Summa, Prima Pars, Quaestio XIII, A.1 ("Utrum aliquod nomen Deo conveniat"):
[...] Deus in hac vita non potest a nobis videri per suam essentiam; sed cognoscitur a nobis ex creaturis, secundum habitudinem principii, et per modum excellentiae et remotionis. Sic igitur potest nominari a nobis ex creaturis: non tamen ita quod nomen significans ipsum, exprimat divinam essentiam secundum quod est, sicut hoc nomen homo exprimit sua significatione essentiam hominis secundum quod est: significat enim euis definitionem, declarantem euis essentiam.
And, in A.3 ("Utrum aliquod nomen dicatur de Deo proprie"):
Intellectus autem noster eo modo apprehendit eas, secundum quod sunt in creaturis: et secundum quod apprehendit, ita significat per nomina. In nominibus igitur quae Deo attribuimus, est duo considerare: scilicet, perfectiones ipsas significatas, ut bonitatem, vitam, et huiusmodi; et modum significandi. [...] Quantum vero ad modum significandi, non proprie dicuntur de Deo: habent enim modum significandi qui creaturis competit.

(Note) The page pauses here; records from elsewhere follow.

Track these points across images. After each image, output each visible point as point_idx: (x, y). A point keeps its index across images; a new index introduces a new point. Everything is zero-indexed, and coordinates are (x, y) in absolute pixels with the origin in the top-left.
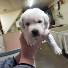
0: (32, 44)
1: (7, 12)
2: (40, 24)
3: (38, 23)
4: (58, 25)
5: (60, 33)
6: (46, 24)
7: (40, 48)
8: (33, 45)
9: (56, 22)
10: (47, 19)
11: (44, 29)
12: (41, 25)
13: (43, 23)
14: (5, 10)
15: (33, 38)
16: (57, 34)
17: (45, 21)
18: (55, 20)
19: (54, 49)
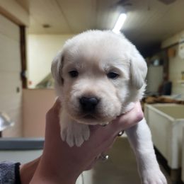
0: (74, 141)
1: (49, 33)
2: (111, 80)
3: (106, 77)
4: (179, 99)
5: (179, 122)
6: (132, 85)
7: (105, 157)
8: (75, 145)
9: (174, 89)
10: (139, 71)
11: (123, 100)
12: (116, 87)
13: (123, 80)
14: (46, 26)
15: (79, 122)
16: (171, 122)
17: (131, 76)
18: (174, 85)
19: (144, 172)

This is not of course to say that Aquinas was "a gnostic": it is very clear that the aristotelian ontologism of Aquinas is different from that of the gnostics, with their pleroma, mythologies, and so on; still, the gnostic idea of nominalism (that entailed a conception of the world, of God, of the church, and of the function of its hierarchy so worrysome for Irenaeus and other church fathers) seems to have some similarity to what will later become the "orthodox one".